## Aim of the task
In the data below, which lines contain "down"? List them by copying each one.
(Beginning of Provided records)
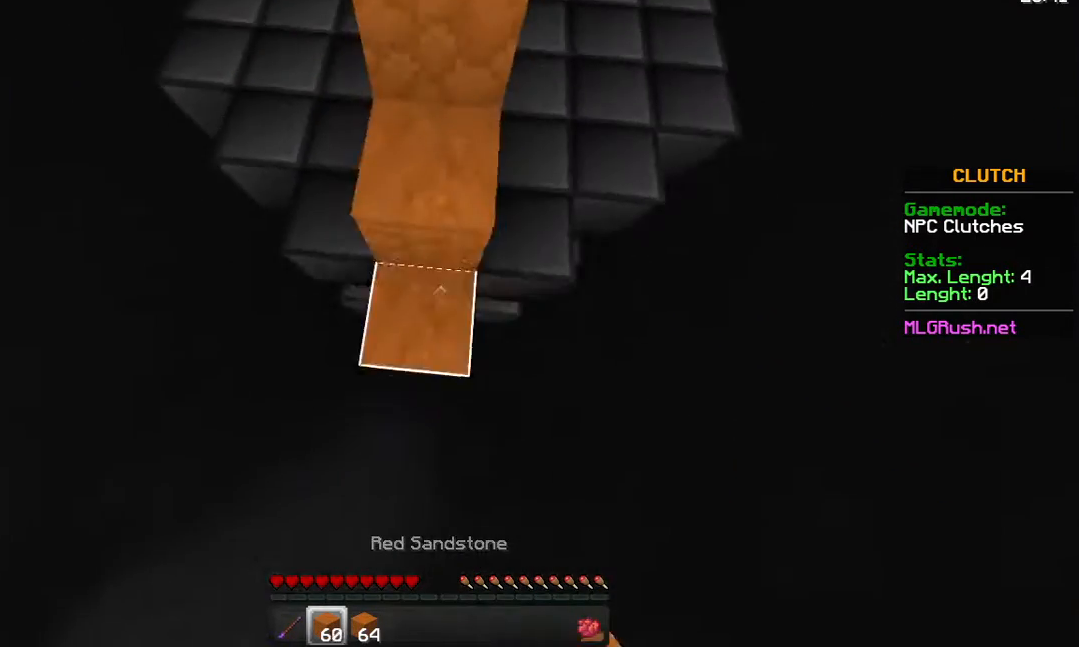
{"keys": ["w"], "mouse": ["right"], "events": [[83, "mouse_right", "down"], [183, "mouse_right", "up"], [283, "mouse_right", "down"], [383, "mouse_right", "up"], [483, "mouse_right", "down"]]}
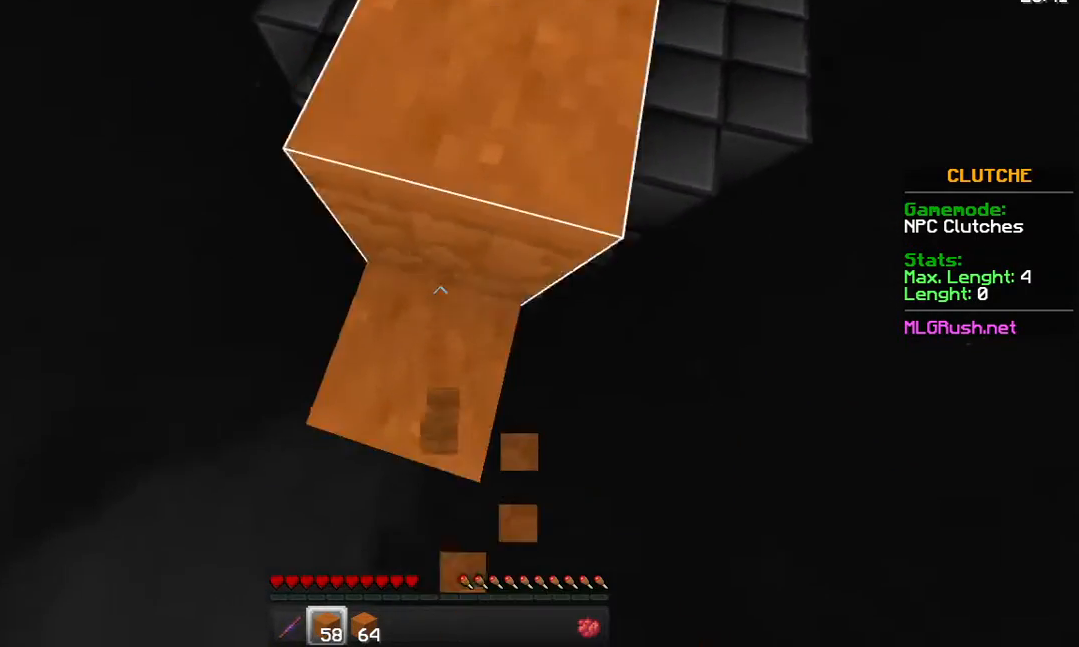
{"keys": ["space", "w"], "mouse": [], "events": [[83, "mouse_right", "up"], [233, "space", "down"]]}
(End of Provided records)
(Beginning of Provided records)
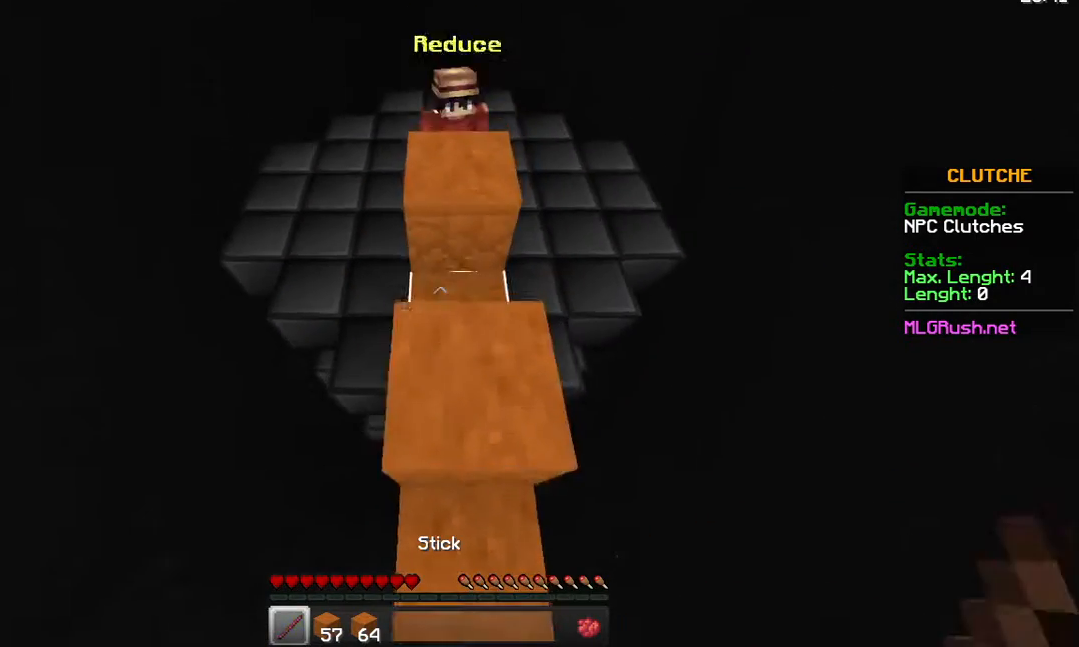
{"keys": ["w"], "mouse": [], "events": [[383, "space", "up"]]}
(End of Provided records)
## Solution to this problem
{"keys": ["w"], "mouse": ["right"], "events": [[83, "mouse_right", "down"], [183, "mouse_right", "up"], [283, "mouse_right", "down"], [383, "mouse_right", "up"], [483, "mouse_right", "down"]]}
{"keys": ["space", "w"], "mouse": [], "events": [[83, "mouse_right", "up"], [233, "space", "down"]]}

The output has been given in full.